Науму, как бы сильно не нравились эти почти парни, а он решил, что Анютке не повредит поддержка друзей.
Домой Наум возвращался следующим рейсом. Несмотря на длительный перелет, мужчина не смог уснуть, пусть и дико устал. Потому что в голове и в сердце было тревожно, больно, а вот как бы ни старался Наум уничтожить робкую надежду, она все равно ярким цветком распускалась в душе.

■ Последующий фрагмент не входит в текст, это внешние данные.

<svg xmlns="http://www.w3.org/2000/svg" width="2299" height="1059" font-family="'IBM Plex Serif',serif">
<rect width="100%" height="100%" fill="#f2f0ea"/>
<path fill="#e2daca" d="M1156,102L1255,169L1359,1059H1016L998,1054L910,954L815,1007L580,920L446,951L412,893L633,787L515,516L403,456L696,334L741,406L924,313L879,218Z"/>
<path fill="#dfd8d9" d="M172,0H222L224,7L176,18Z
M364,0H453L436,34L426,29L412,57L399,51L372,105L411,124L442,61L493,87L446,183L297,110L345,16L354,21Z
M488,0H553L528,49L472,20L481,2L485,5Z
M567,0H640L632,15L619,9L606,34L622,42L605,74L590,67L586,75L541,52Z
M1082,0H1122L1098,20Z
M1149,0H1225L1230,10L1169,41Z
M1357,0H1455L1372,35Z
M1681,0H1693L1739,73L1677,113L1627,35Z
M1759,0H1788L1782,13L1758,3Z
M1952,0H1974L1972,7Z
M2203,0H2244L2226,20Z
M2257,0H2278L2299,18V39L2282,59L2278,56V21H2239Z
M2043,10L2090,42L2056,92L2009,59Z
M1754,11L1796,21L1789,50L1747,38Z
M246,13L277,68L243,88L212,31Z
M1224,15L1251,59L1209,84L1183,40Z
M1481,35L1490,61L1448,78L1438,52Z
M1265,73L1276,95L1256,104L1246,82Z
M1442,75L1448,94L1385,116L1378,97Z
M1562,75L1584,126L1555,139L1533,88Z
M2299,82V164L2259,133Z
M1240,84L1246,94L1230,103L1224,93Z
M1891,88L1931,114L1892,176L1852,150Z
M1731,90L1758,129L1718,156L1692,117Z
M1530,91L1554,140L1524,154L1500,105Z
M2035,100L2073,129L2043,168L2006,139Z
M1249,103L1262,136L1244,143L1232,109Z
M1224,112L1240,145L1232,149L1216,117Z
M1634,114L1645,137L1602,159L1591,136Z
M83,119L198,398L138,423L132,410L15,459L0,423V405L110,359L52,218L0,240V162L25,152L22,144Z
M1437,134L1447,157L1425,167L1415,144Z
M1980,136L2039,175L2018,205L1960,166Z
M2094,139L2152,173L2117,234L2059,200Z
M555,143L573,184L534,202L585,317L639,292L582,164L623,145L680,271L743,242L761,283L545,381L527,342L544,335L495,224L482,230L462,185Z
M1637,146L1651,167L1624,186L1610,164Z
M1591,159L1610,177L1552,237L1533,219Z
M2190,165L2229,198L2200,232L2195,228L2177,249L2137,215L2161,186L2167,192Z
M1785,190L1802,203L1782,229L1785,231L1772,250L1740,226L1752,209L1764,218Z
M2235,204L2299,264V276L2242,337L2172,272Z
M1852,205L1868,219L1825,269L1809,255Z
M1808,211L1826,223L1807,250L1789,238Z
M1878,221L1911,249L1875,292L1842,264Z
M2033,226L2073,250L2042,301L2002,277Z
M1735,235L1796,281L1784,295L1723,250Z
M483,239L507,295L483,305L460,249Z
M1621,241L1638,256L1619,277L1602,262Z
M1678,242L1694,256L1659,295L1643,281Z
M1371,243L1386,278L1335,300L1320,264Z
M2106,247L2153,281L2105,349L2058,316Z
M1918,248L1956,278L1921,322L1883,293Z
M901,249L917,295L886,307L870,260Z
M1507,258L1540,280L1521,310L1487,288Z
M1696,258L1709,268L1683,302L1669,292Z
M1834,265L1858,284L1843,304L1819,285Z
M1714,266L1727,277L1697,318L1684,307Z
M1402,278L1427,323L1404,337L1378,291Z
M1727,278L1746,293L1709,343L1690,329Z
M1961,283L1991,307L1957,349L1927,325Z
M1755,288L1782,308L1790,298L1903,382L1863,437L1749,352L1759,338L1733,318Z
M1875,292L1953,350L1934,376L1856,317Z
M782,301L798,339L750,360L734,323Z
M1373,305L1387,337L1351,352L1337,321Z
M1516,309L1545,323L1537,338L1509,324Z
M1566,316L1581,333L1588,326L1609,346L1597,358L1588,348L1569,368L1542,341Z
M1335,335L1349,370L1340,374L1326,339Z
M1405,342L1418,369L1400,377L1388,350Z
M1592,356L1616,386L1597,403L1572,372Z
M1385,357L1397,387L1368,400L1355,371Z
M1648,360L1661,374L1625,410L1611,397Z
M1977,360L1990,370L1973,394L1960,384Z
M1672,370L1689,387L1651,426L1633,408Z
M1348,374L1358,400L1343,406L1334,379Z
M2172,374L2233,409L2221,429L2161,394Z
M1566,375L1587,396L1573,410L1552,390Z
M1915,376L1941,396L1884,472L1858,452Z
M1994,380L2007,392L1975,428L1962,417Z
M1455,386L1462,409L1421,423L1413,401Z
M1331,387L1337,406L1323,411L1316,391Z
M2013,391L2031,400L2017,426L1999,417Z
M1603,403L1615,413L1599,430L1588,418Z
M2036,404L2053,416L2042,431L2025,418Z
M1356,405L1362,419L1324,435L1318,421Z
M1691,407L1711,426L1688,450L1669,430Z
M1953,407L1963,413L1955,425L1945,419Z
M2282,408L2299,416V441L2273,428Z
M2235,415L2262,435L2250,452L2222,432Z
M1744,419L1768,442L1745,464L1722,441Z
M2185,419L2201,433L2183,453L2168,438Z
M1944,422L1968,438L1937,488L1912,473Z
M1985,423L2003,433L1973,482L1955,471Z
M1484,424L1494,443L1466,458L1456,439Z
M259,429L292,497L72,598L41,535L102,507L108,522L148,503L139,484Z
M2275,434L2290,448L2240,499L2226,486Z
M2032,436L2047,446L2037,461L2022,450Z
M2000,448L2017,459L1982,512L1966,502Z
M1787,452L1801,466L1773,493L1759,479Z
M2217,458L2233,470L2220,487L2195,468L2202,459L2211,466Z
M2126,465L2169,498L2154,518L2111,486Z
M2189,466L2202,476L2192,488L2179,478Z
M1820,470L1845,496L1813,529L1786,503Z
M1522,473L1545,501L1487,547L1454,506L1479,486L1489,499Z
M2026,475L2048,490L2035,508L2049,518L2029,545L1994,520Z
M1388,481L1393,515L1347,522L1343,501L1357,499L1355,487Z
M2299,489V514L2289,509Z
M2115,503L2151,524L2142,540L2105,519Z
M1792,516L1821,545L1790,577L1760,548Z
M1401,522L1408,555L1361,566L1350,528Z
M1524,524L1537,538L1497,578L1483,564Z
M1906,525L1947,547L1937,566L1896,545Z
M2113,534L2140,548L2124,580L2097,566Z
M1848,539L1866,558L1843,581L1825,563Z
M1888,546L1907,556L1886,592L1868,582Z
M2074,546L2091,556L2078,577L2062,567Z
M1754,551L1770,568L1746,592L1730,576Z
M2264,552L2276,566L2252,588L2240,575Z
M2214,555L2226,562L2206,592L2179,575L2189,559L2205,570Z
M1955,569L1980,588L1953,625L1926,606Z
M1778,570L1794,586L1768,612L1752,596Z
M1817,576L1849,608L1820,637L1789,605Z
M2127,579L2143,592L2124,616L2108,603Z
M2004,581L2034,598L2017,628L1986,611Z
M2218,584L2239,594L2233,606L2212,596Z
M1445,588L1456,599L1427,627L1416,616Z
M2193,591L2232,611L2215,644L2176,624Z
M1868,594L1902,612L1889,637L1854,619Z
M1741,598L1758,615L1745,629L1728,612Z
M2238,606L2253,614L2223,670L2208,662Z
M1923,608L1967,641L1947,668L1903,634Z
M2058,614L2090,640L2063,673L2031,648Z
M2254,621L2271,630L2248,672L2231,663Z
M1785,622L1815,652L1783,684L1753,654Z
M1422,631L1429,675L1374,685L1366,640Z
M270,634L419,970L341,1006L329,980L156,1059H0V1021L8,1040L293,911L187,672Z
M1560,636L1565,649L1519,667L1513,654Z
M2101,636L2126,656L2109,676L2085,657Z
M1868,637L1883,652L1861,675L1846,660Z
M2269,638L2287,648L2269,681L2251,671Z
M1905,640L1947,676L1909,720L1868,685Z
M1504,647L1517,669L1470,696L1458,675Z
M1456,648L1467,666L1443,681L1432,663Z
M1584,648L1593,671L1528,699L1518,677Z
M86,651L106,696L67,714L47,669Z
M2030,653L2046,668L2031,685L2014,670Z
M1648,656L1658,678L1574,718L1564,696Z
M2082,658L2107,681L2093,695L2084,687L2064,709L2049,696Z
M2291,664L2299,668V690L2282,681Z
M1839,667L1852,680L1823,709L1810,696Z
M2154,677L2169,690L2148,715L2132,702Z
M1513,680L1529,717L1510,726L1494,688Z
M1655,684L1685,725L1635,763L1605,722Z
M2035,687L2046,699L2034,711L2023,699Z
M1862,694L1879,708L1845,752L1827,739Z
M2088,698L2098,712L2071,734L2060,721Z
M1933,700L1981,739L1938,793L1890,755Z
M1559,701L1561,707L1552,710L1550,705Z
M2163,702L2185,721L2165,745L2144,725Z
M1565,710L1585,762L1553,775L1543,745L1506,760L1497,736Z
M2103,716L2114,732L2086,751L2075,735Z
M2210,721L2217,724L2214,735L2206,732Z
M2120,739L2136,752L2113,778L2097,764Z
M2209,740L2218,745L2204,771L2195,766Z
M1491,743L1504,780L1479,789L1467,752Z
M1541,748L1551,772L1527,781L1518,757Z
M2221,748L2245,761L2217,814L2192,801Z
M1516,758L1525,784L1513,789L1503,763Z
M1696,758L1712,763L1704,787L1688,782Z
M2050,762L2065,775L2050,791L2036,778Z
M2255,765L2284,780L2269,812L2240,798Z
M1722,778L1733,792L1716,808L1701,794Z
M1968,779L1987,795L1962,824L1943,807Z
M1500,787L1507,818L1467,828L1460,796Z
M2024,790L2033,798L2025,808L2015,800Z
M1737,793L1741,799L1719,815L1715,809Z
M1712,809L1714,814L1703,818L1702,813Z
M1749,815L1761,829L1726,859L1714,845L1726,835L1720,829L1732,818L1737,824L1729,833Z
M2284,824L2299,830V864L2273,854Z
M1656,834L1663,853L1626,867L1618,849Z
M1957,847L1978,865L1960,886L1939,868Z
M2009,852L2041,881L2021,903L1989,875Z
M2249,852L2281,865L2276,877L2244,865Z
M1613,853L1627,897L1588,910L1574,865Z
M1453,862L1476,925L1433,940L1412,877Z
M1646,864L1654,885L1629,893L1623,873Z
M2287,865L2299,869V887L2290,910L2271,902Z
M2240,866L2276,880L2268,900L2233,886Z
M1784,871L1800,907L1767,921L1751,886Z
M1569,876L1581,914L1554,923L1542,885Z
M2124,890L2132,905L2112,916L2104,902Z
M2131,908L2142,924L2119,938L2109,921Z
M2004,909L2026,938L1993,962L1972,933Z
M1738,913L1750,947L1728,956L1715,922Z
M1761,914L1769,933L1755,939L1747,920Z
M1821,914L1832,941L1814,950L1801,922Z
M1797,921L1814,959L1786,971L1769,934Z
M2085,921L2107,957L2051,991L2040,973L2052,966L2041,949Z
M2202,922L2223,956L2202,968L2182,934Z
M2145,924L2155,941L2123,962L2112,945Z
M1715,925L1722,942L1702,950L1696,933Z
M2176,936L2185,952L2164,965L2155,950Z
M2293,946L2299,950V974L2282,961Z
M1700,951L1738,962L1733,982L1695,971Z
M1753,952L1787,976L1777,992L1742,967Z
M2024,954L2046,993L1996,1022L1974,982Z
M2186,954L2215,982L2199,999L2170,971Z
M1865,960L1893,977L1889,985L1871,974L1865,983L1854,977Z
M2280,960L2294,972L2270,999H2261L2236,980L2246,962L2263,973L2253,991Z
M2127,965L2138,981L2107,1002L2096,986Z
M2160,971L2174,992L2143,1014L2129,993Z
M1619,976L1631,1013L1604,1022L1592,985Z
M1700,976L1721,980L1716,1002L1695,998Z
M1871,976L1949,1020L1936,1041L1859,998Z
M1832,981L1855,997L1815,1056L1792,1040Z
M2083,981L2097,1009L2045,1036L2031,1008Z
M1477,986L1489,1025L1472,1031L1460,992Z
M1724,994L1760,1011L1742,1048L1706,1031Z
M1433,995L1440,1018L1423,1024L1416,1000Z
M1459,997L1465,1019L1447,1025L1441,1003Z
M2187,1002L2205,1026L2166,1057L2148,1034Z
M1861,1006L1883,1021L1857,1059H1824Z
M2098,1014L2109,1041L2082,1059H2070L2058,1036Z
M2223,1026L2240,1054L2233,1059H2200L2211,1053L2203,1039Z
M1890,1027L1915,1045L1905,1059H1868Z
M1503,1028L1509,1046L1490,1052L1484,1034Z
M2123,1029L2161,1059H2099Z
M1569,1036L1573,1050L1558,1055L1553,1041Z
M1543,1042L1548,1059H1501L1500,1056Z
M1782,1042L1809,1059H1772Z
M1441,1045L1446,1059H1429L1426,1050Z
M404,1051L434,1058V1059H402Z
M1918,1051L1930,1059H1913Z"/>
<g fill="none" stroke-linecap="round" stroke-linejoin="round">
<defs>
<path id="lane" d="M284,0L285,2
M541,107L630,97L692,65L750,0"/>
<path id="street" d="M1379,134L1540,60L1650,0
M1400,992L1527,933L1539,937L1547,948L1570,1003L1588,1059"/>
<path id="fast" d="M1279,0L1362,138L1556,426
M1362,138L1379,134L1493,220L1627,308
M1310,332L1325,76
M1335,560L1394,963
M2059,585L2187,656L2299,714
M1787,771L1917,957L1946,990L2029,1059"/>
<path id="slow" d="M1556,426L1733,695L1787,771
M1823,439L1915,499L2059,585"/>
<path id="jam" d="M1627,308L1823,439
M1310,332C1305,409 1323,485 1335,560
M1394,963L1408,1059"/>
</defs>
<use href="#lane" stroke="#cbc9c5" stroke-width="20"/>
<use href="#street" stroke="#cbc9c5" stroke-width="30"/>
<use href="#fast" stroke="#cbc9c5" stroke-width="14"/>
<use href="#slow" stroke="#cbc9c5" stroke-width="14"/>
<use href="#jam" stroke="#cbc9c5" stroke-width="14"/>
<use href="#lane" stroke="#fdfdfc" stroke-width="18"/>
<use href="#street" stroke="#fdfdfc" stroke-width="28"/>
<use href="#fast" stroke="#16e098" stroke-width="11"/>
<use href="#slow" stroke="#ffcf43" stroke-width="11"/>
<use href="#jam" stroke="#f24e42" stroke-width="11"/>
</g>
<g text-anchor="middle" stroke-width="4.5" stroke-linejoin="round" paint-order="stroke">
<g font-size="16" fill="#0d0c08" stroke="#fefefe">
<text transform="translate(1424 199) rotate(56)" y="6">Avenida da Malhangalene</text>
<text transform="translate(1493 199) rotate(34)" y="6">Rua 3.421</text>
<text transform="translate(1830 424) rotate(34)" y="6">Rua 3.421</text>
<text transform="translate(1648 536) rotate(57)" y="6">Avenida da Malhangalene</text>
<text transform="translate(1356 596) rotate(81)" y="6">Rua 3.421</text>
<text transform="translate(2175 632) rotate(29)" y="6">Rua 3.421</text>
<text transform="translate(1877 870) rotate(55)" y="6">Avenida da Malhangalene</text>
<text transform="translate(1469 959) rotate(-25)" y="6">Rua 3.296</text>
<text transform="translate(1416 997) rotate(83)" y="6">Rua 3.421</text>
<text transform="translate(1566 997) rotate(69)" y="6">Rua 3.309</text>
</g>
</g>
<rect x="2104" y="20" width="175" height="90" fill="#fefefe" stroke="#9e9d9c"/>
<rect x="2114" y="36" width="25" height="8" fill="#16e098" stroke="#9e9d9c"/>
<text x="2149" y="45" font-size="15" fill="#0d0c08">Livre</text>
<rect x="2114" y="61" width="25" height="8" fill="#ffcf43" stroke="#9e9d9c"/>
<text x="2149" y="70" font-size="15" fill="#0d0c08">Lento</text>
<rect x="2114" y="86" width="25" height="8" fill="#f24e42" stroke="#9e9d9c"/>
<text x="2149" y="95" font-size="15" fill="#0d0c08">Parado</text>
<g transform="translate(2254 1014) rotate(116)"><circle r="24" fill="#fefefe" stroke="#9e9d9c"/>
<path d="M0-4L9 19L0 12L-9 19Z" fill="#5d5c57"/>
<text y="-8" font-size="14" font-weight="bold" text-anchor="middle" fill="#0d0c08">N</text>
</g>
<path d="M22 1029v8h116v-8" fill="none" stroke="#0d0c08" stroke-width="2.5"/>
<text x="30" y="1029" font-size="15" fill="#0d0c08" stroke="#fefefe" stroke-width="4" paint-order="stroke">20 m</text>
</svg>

Наум знал, что Анну выписали. Он регулярно общался с врачами, Назар был его основным «осведомителем», да и мама украдкой рассказывала о последних новостях.
Самочувствие Анютки улучшалось. О работе не могло быть и речи. Мартыновы-старшие решили, что девушке лучше будет на семейном острове. Там и климат подходящий и забот никаких.
Наум предполагал, что отец намерено отправляет Анну подальше от него. И не возражал. Потому что понимал: рано ему пока мелькать перед Анюткой. Не заслужил пока таких привилегий.
Прошел месяц с тех пор, как Анна уехала. А жизнь все еще была похожа на хаос. Но, надо признаться, работал Наум еще больше, пытаясь делами компенсировать пустоту.
А потом, когда больше не мог терпеть, когда понимал, что не сможет больше и дня протянуть без того, чтобы не взглянуть в любимые глаза, не прикоснуться к любимой девушке, Наум сбежал из города.
Все как в шпионских фильмах с погоней, тайным пересечением границ и нелегальными самолетами. Наум даже взбодрился немного, пока преодолевал расстояние от дома до семейного острова. А еще знал, что отец вовсю ищет его, бросив все силы на его поиски.
Но было плевать. Главное, он должен был увидеть свою хрупкую, неприступную, но такую страстную Анютку.
Лодка, на которой Наум добирался до конечного пункта назначения, была настоящим корытом. Однако Мартынову повезло, охрана его не заметила. И вот, длительное путешествие завершилось. Наум все еще не верил, что у него получилось, что отец не выловил его на полпути к любимой, чтобы тот не огорчал больше Анну Браун своим присутствием, не рушил ее жизнь и прочее, прочее, прочее. Но да, у Наума все вышло.
Спрыгнув с лодки, Наум торопливо шел по песку. А где-то там, за линией пляжа прятался особняк, где, по его предположениям и сведения «шпионов» Агаты и Назара, находилась Анютка.
В дом Наум пробрался также незаметно. И застыл, глядя на хрупкие плечи и собранные на затылке длинные волосы. Хаотичный пучок, но самый прекрасный из всех, которые существовали в природе.
Анна что-то нарезала огромным ножом, стоя спиной к Науму. И парень прикинул, что сначала нужно аккуратно отобрать смертоносное лезвие из рук девушки, а потом уже говорить. Ведь она пораниться может. А это последнее, чего хотел Мартынов.